Recognizing Textual Entailment (6.2.3)

Save as rte_features.py with following source code.

import nltk

def rte_features(rtepair):
    extractor = nltk.RTEFeatureExtactor(rtpair)
    features = {}
    features['word_overlap'] = len(extractor.overlap('word'))
    features['word_hyp_extra'] = len(extractor.hyp_extra('word'))
    features['ne_overlap'] = len(extractor.overlap('ne'))
    features['ne_hype_extra'] = len(extractor.hyp_extra('ne'))
    return features

Then analyze the sample in the text book. Need to understand step by step.

>>> import rte_features
>>> repair = nltk.corpus.rte.pairs(['rte3_dev.xml'])[33]
>>> extractor = nltk.RTEFeatureExtractor(repair)
>>> print extractor.text_words
set(['Russia', 'Organisation', 'Shanghai', 'Asia', 'four', 'at', 'operation', 'SCO', 'Iran', 'Soviet', 'Davudi', 'fight', 'China', 'association', 'fledgling', 'terrorism', 'was', 'that', 'republics', 'Co', 'representing', 'former', 'Parviz', 'central', 'meeting', 'together', 'binds'])

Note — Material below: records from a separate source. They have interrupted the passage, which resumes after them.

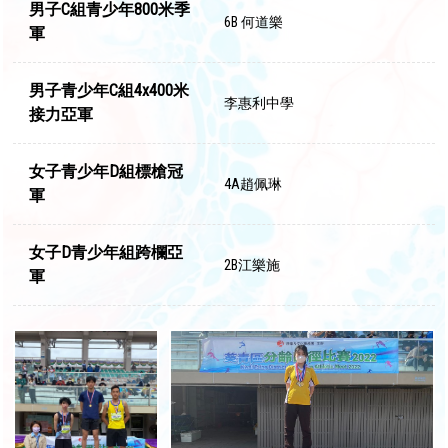
男子C組青少年800米季
6B 何道樂
軍
男子青少年C組4x400米
李惠利中學
接力亞軍
女子青少年D組標槍冠
4A趙佩琳
軍
女子D青少年組跨欄亞
2B江樂施
軍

This step is to extract words in the text, but 'stop words', e.g. "a" and "and", are already excluded.

>>> print extractor.hyp_words
set(['member', 'SCO', 'China'])

This is the same logic but not in the text but in the hypothesis. I guess "is", "a" and "of" are in the list of the 'stop words'.

>>> print extractor.overlap('word')
set([])

Nothing returned. This command should be to extract words (excluding Named Entities) in both the text and the hypothesis.

>>> print extractor.overlap('ne')
set(['SCO', 'China'])

Then this one is to extract ne(=Named entities) in the both.

>>> print extractor.hyp_extra('word')
set(['member'])

The last one is to extract words (excl. ne) which are only in the hypothesis.